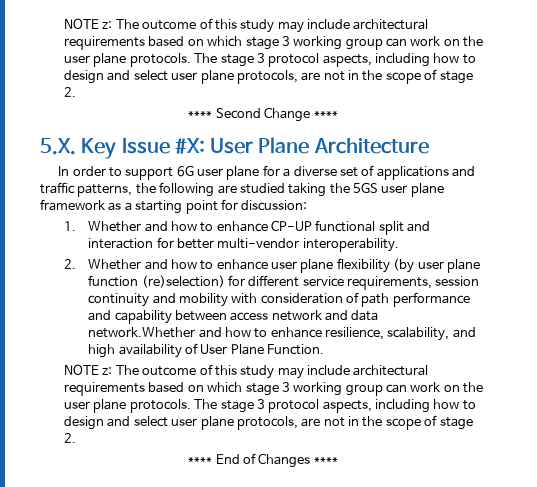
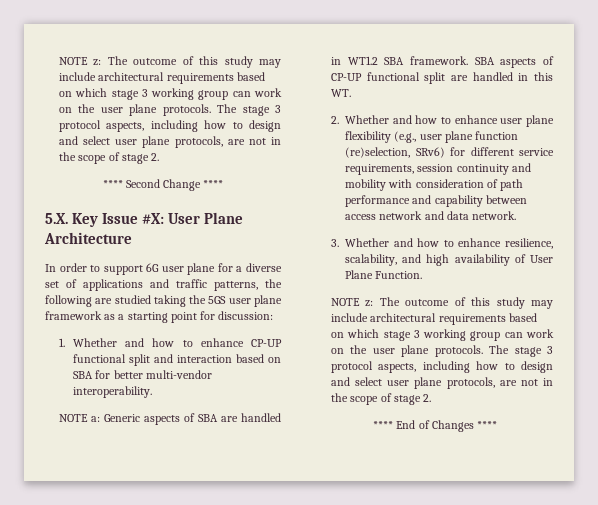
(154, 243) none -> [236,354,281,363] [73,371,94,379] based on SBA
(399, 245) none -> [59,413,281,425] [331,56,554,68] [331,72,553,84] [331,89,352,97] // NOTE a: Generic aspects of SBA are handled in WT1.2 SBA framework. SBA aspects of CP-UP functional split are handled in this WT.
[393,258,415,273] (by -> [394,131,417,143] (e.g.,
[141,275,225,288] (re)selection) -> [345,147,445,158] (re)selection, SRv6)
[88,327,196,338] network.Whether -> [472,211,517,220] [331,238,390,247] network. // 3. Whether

Activity:
Copy every line of the data that carries the word "none".

Expected answer:
(154, 243) none -> [236,354,281,363] [73,371,94,379] based on SBA
(399, 245) none -> [59,413,281,425] [331,56,554,68] [331,72,553,84] [331,89,352,97] // NOTE a: Generic aspects of SBA are handled in WT1.2 SBA framework. SBA aspects of CP-UP functional split are handled in this WT.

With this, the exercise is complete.